README.md

# Distributed Image Classification Models Training

This folder contains implementations of **Image Classification Models**, they are designed to support
large-scaled distributed training with two distributed mode: parameter server mode and NCCL2(Nvidia NCCL2 communication library) collective mode.

## Getting Started

Before getting started, please make sure you have go throught the imagenet [Data Preparation](../README.md#data-preparation).

1. The entrypoint file is `dist_train.py`, the commandline arguments are almost the same as the original `train.py`, with the following arguments specific to distributed training.

    - `update_method`, specify the update method, can choose from local, pserver or nccl2.
    - `multi_batch_repeat`, set this greater than 1 to merge batches before pushing gradients to pservers.
    - `start_test_pass`, when to start running tests.
    - `num_threads`, how many threads will be used for ParallelExecutor.

— TO DO —
1/ In the README, which file is the entry point for distributed training?
2/ Write out everything in the README from "1. The entrypoint" down to "to distributed training.", word for word.
3/ Which command-line arguments does the README list as specific to distributed training?

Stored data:
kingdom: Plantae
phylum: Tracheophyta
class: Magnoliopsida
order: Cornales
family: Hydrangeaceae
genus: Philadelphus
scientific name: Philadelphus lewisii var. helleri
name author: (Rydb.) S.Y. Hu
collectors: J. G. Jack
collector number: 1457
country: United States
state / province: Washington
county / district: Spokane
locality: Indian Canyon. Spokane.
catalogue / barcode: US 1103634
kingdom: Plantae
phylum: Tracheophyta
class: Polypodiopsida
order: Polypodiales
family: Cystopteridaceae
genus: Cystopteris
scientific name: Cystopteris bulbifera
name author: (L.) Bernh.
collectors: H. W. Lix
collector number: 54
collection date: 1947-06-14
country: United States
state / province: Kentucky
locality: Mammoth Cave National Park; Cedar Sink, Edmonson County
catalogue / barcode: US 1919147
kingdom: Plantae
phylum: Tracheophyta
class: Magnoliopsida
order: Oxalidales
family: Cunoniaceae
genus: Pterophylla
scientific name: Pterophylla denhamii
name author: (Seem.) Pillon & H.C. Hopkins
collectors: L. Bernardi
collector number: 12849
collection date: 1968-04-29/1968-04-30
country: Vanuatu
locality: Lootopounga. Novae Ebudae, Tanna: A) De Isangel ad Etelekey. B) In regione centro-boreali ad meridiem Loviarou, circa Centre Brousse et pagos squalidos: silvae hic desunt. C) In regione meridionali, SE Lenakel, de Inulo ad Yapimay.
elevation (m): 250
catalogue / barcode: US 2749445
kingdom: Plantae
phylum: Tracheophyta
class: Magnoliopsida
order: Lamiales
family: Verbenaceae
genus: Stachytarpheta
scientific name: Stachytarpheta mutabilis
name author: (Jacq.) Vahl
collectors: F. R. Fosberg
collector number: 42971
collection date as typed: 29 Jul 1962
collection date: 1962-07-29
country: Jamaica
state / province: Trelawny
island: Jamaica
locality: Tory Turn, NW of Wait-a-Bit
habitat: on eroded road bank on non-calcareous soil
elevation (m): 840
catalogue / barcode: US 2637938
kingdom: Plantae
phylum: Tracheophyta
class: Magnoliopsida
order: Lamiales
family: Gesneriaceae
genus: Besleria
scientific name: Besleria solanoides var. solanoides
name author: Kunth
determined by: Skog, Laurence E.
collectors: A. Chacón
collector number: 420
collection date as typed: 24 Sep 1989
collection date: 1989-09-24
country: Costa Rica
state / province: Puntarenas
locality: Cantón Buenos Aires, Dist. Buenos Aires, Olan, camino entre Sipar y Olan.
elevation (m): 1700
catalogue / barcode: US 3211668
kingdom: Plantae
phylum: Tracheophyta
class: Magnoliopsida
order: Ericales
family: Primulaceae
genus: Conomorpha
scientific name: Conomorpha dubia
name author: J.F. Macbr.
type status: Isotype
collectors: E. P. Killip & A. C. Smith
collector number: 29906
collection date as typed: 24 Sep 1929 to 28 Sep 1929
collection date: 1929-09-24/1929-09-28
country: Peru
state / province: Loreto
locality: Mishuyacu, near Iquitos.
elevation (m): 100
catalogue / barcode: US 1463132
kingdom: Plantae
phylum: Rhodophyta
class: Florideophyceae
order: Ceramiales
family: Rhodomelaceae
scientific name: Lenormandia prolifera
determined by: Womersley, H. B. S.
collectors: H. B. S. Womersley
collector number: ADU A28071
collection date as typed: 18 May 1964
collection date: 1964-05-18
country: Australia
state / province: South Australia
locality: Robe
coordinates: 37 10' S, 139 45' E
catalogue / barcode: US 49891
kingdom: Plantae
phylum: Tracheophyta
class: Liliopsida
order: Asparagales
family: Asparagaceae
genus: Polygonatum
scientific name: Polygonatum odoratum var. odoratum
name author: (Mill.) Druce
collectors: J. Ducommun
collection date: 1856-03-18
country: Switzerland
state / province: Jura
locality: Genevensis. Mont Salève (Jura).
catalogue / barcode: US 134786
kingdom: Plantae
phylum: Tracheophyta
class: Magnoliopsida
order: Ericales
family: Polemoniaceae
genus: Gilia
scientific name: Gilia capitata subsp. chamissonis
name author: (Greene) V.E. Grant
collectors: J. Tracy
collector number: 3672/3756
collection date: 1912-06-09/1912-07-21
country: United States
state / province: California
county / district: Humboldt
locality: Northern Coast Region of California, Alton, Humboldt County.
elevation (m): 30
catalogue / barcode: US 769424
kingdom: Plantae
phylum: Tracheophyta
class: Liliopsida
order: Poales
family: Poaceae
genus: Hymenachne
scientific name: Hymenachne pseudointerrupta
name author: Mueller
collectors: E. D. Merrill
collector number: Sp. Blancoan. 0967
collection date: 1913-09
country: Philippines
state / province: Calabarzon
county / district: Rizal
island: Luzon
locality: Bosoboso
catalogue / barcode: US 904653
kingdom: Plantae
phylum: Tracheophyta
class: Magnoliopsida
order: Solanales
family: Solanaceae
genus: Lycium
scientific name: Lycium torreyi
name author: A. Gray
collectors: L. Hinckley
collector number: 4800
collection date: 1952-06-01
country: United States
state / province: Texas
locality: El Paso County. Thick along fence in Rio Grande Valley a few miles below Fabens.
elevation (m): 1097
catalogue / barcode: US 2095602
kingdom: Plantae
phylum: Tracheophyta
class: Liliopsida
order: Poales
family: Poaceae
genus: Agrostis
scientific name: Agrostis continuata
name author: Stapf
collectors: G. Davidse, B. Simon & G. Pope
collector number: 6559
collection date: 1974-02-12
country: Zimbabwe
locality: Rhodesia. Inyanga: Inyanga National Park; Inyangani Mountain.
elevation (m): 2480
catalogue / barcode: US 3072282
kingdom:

— EXERCISE RESPONSES —
1/ `dist_train.py`

2/
1. The entrypoint file is `dist_train.py`, the commandline arguments are almost the same as the original `train.py`, with the following arguments specific to distributed training.

3/
- `update_method`
- `multi_batch_repeat`
- `start_test_pass`
- `num_threads`